▶ _Check your understanding_
a - List the data structures that the Hive text below calls the more exotic, interesting ones Hive supports.
b - Using the Hive text below, decide whether each statement agrees with it, answering yes or no and quoting the words that decide it: (i) The entities element contains three arrays. (ii) Maps and arrays are more complicated to query than structs. (iii) The hashtags array has two entries.

▶ _Text_
───

It’s fairly easy to see that there is a good bit of complexity to this data structure. Since JSON can contain nested data structures, it becomes very hard to force JSON data into a standard relational schema. Processing JSON data in a relational database would likely require significant transformation, making the job much more cumbersome.

Looking at this particular bit of JSON, there are some very interesting fields:

  • retweeted_status indicates that this tweet was retweeted by another user. If it wasn’t, you wouldn’t have it.
  • text tweet’s content
  • url tweet url
  • … etc,

Tweets also contain an entities element, which is a nested structure. It contains three arrays, the elements of which are all nested structures in their own right, as can be seen in the hashtags array, which has two entries. How do we deal with a record like this in Hive?

Complex Data Structures

Hive supports for a set of data structures that normally would either not exist in a relational database, or would require definition of custom types. There are all the usual players: integers, strings, floats, and the like, but the interesting ones are the more exotic maps, arrays, and structs. Maps and arrays work in a fairly intuitive way, similar to how they work in many scripting languages:

SELECT array_column[0] FROM table_name;
SELECT map_column[map_key] FROM table_name;

Structs are a little more complicated, since they are arbitrary structures, and a struct field can be queried much like an instance variable in a Java class:

SELECT struct_column.struct_field FROM table_name;

To store the data for a tweet, arrays and structs will be crucial.

Hive Table (tweet table)

In order to store tweets, here is some of columns of the Hive table that was designed to achieve this:

CREATE EXTERNAL TABLE tweets
(
    ...
    retweeted_status STRUCT<
	text:STRING,
      	user:STRUCT<screen_name:STRING,name:STRING>>,
    entities STRUCT<
      urls:ARRAY<STRUCT<expanded_url:STRING>>,
      user_mentions:ARRAY<STRUCT<screen_name:STRING,name:STRING>>,
      hashtags:ARRAY<STRUCT<text:STRING>>>,
    text STRING,
    ...

───

▶ _Recorded information_

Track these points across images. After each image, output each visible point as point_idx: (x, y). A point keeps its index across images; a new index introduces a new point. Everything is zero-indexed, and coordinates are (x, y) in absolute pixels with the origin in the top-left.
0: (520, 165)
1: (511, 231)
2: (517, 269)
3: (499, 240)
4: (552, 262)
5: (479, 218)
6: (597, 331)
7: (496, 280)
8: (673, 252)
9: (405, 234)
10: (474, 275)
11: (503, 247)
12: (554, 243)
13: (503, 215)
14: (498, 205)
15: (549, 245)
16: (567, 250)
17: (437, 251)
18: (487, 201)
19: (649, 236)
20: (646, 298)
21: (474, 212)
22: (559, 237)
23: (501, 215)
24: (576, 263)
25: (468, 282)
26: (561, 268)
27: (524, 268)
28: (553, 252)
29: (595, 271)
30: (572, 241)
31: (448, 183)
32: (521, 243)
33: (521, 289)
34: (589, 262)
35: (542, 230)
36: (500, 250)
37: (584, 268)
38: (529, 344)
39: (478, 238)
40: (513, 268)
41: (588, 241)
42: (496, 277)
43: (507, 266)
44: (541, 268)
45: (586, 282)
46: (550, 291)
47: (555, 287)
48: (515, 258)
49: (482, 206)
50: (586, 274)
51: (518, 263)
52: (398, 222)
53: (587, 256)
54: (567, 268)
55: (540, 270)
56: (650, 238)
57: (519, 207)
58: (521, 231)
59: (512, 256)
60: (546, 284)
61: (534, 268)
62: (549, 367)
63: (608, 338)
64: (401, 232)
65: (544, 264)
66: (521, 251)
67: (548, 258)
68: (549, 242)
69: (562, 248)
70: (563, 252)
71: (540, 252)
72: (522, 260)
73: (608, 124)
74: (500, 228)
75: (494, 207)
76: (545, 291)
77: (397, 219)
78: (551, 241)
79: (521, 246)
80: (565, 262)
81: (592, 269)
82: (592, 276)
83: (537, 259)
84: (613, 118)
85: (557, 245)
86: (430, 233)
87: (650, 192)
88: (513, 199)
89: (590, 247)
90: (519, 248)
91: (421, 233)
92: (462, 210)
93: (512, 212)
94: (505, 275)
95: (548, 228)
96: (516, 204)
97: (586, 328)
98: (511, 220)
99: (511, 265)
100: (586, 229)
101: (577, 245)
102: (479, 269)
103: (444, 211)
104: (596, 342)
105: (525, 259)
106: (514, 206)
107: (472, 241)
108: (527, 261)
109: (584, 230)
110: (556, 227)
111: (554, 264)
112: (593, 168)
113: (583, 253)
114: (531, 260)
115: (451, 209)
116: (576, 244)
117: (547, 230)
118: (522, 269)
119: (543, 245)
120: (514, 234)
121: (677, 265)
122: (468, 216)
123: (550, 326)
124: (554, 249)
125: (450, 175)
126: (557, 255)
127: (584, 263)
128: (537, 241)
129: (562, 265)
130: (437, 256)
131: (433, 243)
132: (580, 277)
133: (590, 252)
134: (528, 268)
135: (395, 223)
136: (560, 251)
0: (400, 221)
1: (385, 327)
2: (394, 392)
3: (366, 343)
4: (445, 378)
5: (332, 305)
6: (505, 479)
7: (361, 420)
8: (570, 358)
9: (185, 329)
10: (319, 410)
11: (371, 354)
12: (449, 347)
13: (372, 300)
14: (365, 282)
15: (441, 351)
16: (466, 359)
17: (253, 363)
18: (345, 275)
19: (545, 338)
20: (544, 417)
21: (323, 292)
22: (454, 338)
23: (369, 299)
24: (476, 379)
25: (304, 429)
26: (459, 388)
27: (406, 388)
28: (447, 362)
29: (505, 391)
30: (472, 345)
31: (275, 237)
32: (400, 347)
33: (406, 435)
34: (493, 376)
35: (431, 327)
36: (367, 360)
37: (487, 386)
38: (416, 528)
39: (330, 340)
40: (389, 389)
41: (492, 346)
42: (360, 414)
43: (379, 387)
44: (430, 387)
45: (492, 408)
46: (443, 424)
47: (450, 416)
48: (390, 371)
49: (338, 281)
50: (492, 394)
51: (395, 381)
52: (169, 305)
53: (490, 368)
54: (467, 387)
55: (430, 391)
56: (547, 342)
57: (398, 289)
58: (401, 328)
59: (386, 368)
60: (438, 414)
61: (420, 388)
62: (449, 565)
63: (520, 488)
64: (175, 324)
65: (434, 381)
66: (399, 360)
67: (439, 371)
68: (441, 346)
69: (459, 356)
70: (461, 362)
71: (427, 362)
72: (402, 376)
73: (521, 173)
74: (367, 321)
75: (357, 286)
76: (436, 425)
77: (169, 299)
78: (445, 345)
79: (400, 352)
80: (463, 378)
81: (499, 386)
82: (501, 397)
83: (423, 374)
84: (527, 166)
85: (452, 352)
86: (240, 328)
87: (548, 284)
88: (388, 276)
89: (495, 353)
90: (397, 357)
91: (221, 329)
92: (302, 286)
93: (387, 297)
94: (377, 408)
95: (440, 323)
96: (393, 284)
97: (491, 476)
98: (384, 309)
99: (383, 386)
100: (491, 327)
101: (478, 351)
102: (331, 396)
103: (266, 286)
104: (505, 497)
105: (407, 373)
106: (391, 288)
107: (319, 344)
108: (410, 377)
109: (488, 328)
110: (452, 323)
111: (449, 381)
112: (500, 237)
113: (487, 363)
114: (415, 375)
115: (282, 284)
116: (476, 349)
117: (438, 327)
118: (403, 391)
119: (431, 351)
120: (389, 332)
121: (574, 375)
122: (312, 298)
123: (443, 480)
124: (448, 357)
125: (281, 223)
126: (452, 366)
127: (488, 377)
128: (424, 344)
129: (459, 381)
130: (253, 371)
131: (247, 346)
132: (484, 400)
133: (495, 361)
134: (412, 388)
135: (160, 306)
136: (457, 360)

───

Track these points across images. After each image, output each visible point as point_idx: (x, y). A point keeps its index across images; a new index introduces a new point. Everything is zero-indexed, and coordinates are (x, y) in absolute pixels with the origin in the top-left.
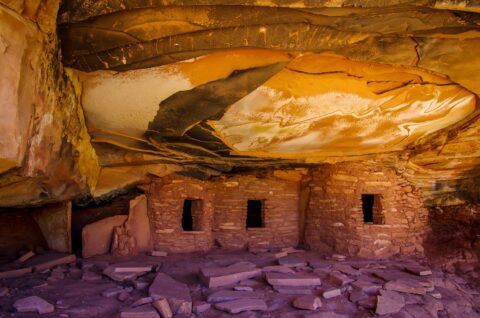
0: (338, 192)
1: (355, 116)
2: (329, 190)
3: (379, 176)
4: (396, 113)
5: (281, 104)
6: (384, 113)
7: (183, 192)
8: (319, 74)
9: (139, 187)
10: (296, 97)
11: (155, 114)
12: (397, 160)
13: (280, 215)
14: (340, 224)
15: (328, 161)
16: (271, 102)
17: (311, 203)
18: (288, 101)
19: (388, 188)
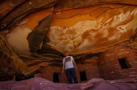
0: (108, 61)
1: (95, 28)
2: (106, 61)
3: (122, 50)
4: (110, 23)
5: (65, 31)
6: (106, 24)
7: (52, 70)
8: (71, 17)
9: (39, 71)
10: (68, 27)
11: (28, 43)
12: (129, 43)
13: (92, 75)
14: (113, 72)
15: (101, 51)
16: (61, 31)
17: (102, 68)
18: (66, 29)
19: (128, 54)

───

▶ _Solutions in order_
a - Maps, arrays, and structs.

b -
(i) Yes: "It contains three arrays"
(ii) No: "Structs are a little more complicated, since they are arbitrary structures"
(iii) Yes: "the hashtags array, which has two entries"